The outcry and subsequent ‘no’ votes last week aren’t about being anti-business either. More development is going to have to happen to accommodate growth and support the compact communities that we know are more sustainable than sprawl. That means making living downtown more appealing and attractive to families and other people moving into the city. But that makes addressing the deep problems we have in our city—of which panhandling is only a symptom—an even higher priority.

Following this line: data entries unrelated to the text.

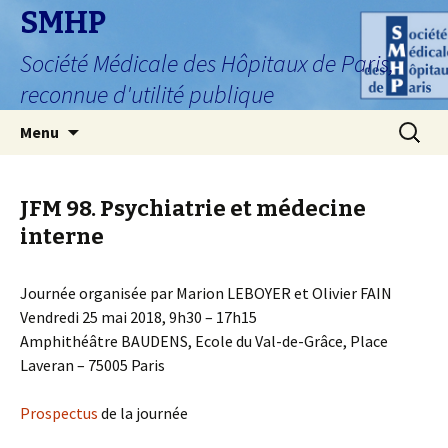
SMHP
Société Médicale des Hôpitaux de Paris,
reconnue d'utilité publique
Aller
Recherc
Menu
au
contenu
JFM 98. Psychiatrie et médecine
interne
Journée organisée par Marion LEBOYER et Olivier FAIN
Vendredi 25 mai 2018, 9h30 – 17h15
Amphithéâtre BAUDENS, Ecole du Val-de-Grâce, Place
Laveran – 75005 Paris
Prospectus
de la journée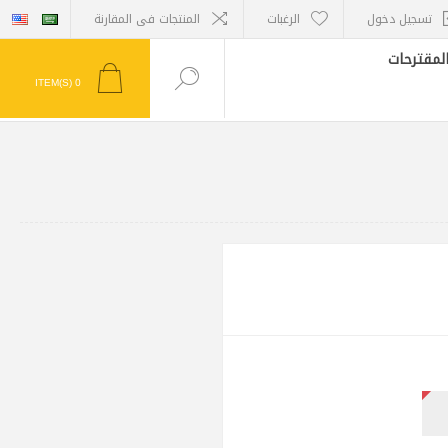
تسجيل دخول
الرغبات
المنتجات فى المقارنة
لمقترحات
ITEM(S)
0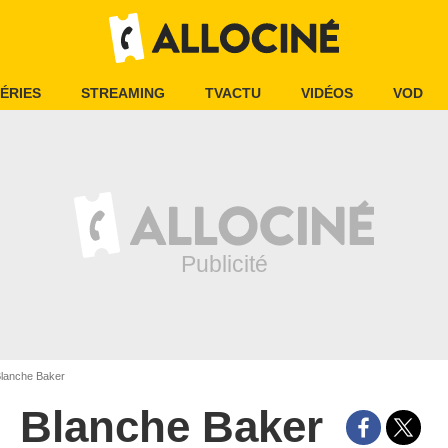
ÉRIES
STREAMING
TVACTU
VIDÉOS
VOD
lanche Baker
Blanche Baker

Shouldn’t the DSA and City Council be looking for sustainable, long term solutions to the underlying problems of homelessness, chronic mental illness, and addiction that plague many poor people downtown and throughout our city? Solutions do exist. The Downtown Emergency Service Center’s 1811 Project is an example of how providing housing first and then treatment to chronic public inebriates can have real benefits by saving local government money in uncompensated health care and making the streets safer for everyone. But this project was originally opposed by some businesses because of their fears it would scare tourists away from downtown. That hasn’t happened. In fact, the project is improving the lives of the residents of 1811 and saving the public money.

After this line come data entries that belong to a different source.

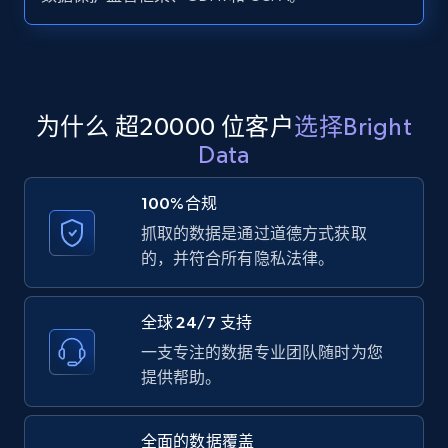
Zillow properties listing information -
Search by parameters on zillow and use the
direct link as input
Zpid, City, State, HomeStatus, Address,
为什么 超20000 位客户
选择Bright
IsListingClaimedByCurrentSignedInUser,
Data
IsCurrentSignedInAgentResponsible, Bedrooms,
and more.
100%合规
抓取的数据是通过道德方式获取
12K+
1.3K+
注册使用
的，并符合所有隐私法律。
全球 24/7 支持
LinkedIn posts
一支专注的数据专业团队随时为您
URL, ID, User id, Use url, Title, Headline, Post
提供帮助。
text, Date posted, and more.
全面的数据覆盖
11.3K+
1.5K+
注册使用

The problem of panhandling—to the extent there is one—is not one of chronic misbehavior but chronic lack of resources and gross misrepresentation of the underlying problems by business groups downtown. Fining panhandlers won’t make Seattle “a great place to live, work, shop and play.” Panhandling legislation would simply push the problem around at great expense without building long term solutions that will make our most dense and intense neighborhoods appealing, safe, and welcoming to everyone. If we are going to have an “establishment” in this town, I would hope—like either Jim Ellis or Emmett Watson—it might be visionary not reactionary.